Sunshine Cleaning Review
Stop me if you’ve heard this one: a man walks into a gun store, puts a shotgun in his mouth and pulls the trigger. That’s funny, right? Well no, but it’s the way that Sunshine Cleaning opens, which may slightly unsettle audience members who have come along on the promise of its jaunty trailer and shiny title. And while the film shares a handful of producers and its titular noun with Little Miss Sunshine, it’s less easy to categorise than that crowd-pleasing hit.
Central to the story is Amy Adams’s Rose, a single parent who is responsible enough to go out and create work to keep herself and her son, and insecure enough to carry on a dead-end affair with married policeman Mac (Steve Zahn). He used to be her childhood sweetheart, but no matter how hard Rose tries to convince herself, she knows deep down that Mac will never leave his wife and family for her. Rose is the most fully-drawn character in debut writer Megan Holley’s jumbled script, and Amy Adams plays her to perfection, adding a layer of darkness and insecurity to the irresistibly bright screen persona she has so far skilfully established, most notably in Junebug and Enchanted.
Sunshine Cleaning’s plot kicks off when, after being called out to the aforementioned suicide case, Mac drops a comment about the cleanup operation that gets Rose thinking (as we all surely would in the same situation): there could be good money to be made in biohazard removal. Securing the assistance of her fresh-out-of-a-job sister Norah (Emily Blunt), Rose begins promoting herself as an independent crime scene cleanup operative. With the help of one-armed hardware store owner Winston (Clifton Collins Jr.), Rose figures out how to do the job properly, and things start to take a positive turn.

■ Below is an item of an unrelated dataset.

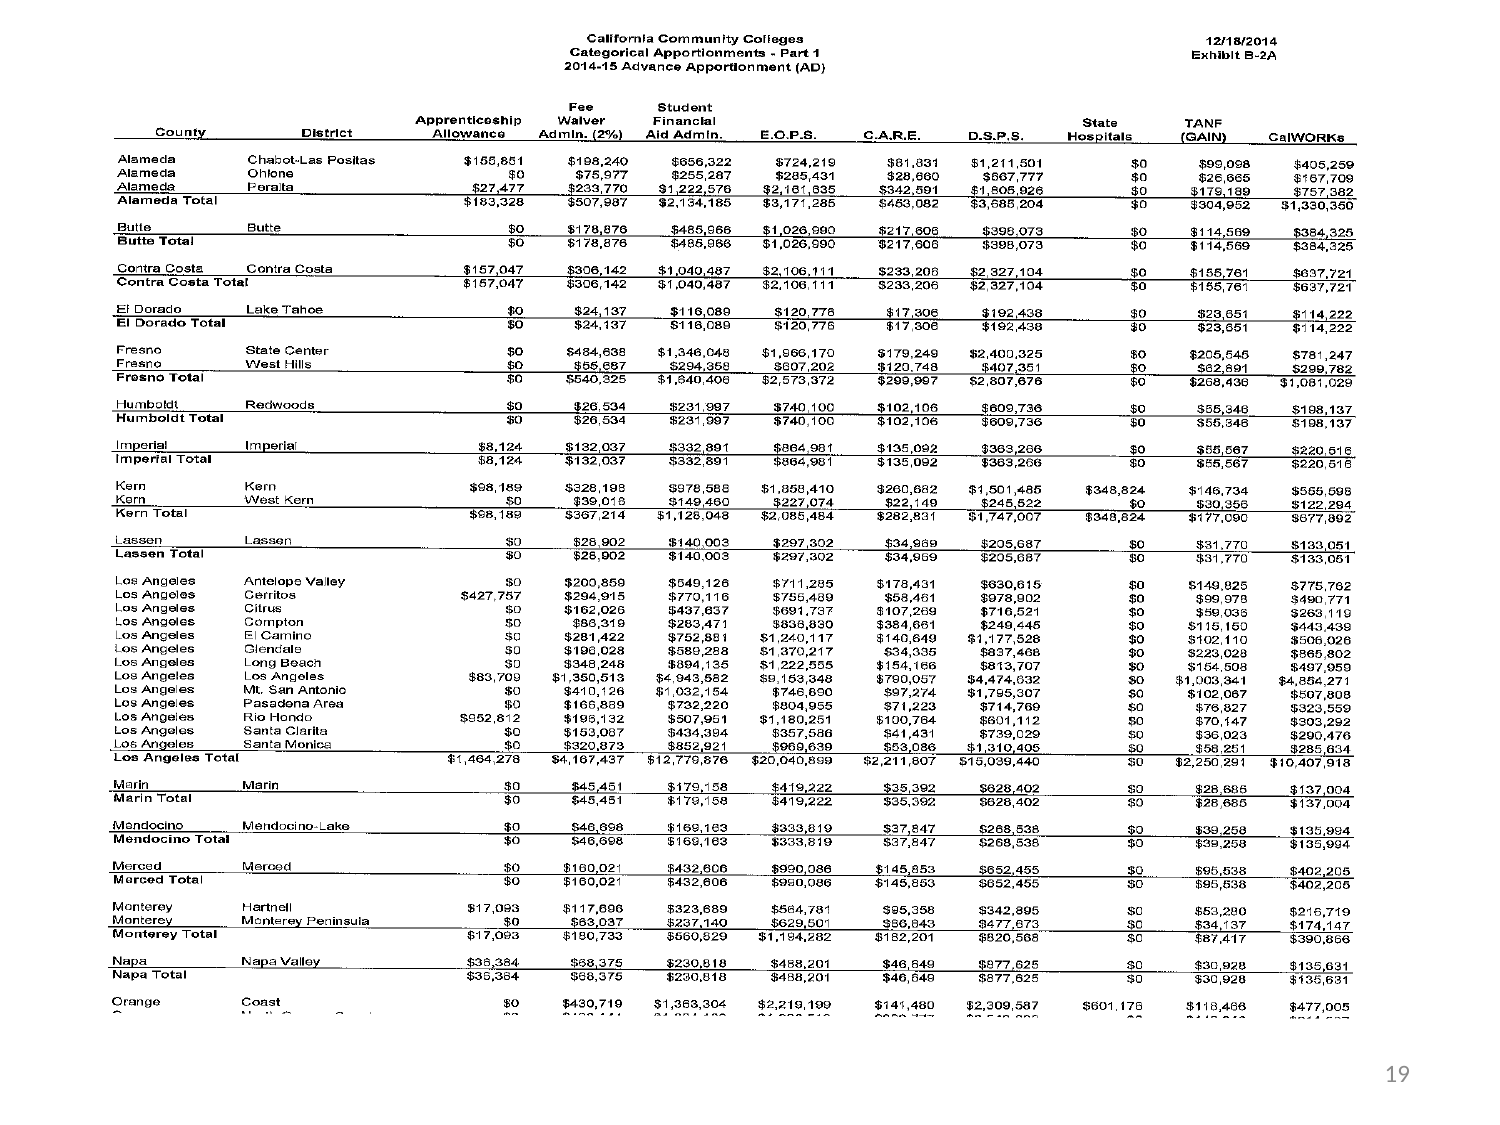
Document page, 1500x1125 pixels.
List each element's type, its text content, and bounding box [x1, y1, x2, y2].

slide_number 19 [1074, 1046, 1425, 1103]
picture [12, 12, 1476, 1038]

Of course nothing is ever as simple as you’d hope, and this proves as true for anyone watching Sunshine Cleaning as it does for Rose, as far too many story strands begin to pile up. Emily Blunt’s Norah goes in search of the daughter of a dead woman the girls clean up after, in a sub-plot that also hints that Norah is unsure about her sexuality, but while Blunt’s performance is very good this storyline just drops from the film after a while, unresolved. The main reason it seems to be included is so director Christine Jeffs can crowbar in a scene of Norah opening up about issues involving her own late mother.
Alan Arkin is also thrown into this mix as the girls’ father Joe, giving another highly watchable performance in a very similar mode to his Oscar-winning turn as the equally irreverent Grandpa in Little Miss Sunshine. His scenes with Rose’s son Oscar are fun but feel like a distraction from Rose’s story, as she is the character we care most about.
Perhaps it is appropriate that a film about confused and mixed-up people is itself a confused and mixed-up creation. The general lack of focus in the script means that Sunshine Cleaning loses the impact it could have had with some more thoughtful editing; the excellent cast are always worth watching, but the film fails to resonate beyond their performances.
“A lot of the time Sunshine Cleaning feels like it should be the pilot to an American sitcom.”